§ Assignment: Please set down the whole listing again, precisely.

§ Extracted records:
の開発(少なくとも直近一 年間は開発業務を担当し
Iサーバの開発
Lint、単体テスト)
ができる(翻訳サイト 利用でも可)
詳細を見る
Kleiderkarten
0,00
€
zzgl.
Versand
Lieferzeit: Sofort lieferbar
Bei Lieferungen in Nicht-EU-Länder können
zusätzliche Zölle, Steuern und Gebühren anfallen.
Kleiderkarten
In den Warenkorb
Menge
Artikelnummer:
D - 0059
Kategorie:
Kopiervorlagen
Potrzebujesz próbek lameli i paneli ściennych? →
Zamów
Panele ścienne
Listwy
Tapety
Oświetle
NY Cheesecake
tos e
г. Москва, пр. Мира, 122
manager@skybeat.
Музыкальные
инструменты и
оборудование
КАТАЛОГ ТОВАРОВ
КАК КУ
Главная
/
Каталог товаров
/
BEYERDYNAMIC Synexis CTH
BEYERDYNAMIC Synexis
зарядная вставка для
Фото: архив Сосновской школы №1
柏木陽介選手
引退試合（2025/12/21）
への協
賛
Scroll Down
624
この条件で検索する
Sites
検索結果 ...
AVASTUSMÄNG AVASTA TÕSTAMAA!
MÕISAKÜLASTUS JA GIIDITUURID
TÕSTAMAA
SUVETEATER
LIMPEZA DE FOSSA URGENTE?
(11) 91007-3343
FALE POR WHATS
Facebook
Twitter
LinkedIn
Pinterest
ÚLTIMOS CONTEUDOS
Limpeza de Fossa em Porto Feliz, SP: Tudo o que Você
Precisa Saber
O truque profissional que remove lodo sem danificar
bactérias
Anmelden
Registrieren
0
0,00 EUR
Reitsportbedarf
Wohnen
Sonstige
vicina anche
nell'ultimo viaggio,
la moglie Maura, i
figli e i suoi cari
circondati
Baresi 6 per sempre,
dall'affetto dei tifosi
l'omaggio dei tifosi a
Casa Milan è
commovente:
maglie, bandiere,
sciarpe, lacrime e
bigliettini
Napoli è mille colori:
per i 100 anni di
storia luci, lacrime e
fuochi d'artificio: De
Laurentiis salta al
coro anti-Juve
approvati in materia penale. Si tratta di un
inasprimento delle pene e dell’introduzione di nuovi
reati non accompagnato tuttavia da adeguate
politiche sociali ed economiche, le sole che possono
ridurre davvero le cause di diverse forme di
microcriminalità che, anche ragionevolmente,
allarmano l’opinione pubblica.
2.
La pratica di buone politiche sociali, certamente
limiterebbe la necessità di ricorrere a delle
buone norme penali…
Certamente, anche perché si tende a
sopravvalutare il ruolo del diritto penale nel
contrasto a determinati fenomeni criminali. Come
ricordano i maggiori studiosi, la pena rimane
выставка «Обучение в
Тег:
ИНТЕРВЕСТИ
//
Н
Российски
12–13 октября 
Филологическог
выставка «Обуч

§ Exercise output:
の開発(少なくとも直近一 年間は開発業務を担当し
Iサーバの開発
Lint、単体テスト)
ができる(翻訳サイト 利用でも可)
詳細を見る
Kleiderkarten
0,00
€
zzgl.
Versand
Lieferzeit: Sofort lieferbar
Bei Lieferungen in Nicht-EU-Länder können
zusätzliche Zölle, Steuern und Gebühren anfallen.
Kleiderkarten
In den Warenkorb
Menge
Artikelnummer:
D - 0059
Kategorie:
Kopiervorlagen
Potrzebujesz próbek lameli i paneli ściennych? →
Zamów
Panele ścienne
Listwy
Tapety
Oświetle
NY Cheesecake
tos e
г. Москва, пр. Мира, 122
manager@skybeat.
Музыкальные
инструменты и
оборудование
КАТАЛОГ ТОВАРОВ
КАК КУ
Главная
/
Каталог товаров
/
BEYERDYNAMIC Synexis CTH
BEYERDYNAMIC Synexis
зарядная вставка для
Фото: архив Сосновской школы №1
柏木陽介選手
引退試合（2025/12/21）
への協
賛
Scroll Down
624
この条件で検索する
Sites
検索結果 ...
AVASTUSMÄNG AVASTA TÕSTAMAA!
MÕISAKÜLASTUS JA GIIDITUURID
TÕSTAMAA
SUVETEATER
LIMPEZA DE FOSSA URGENTE?
(11) 91007-3343
FALE POR WHATS
Facebook
Twitter
LinkedIn
Pinterest
ÚLTIMOS CONTEUDOS
Limpeza de Fossa em Porto Feliz, SP: Tudo o que Você
Precisa Saber
O truque profissional que remove lodo sem danificar
bactérias
Anmelden
Registrieren
0
0,00 EUR
Reitsportbedarf
Wohnen
Sonstige
vicina anche
nell'ultimo viaggio,
la moglie Maura, i
figli e i suoi cari
circondati
Baresi 6 per sempre,
dall'affetto dei tifosi
l'omaggio dei tifosi a
Casa Milan è
commovente:
maglie, bandiere,
sciarpe, lacrime e
bigliettini
Napoli è mille colori:
per i 100 anni di
storia luci, lacrime e
fuochi d'artificio: De
Laurentiis salta al
coro anti-Juve
approvati in materia penale. Si tratta di un
inasprimento delle pene e dell’introduzione di nuovi
reati non accompagnato tuttavia da adeguate
politiche sociali ed economiche, le sole che possono
ridurre davvero le cause di diverse forme di
microcriminalità che, anche ragionevolmente,
allarmano l’opinione pubblica.
2.
La pratica di buone politiche sociali, certamente
limiterebbe la necessità di ricorrere a delle
buone norme penali…
Certamente, anche perché si tende a
sopravvalutare il ruolo del diritto penale nel
contrasto a determinati fenomeni criminali. Come
ricordano i maggiori studiosi, la pena rimane
выставка «Обучение в
Тег:
ИНТЕРВЕСТИ
//
Н
Российски
12–13 октября 
Филологическог
выставка «Обуч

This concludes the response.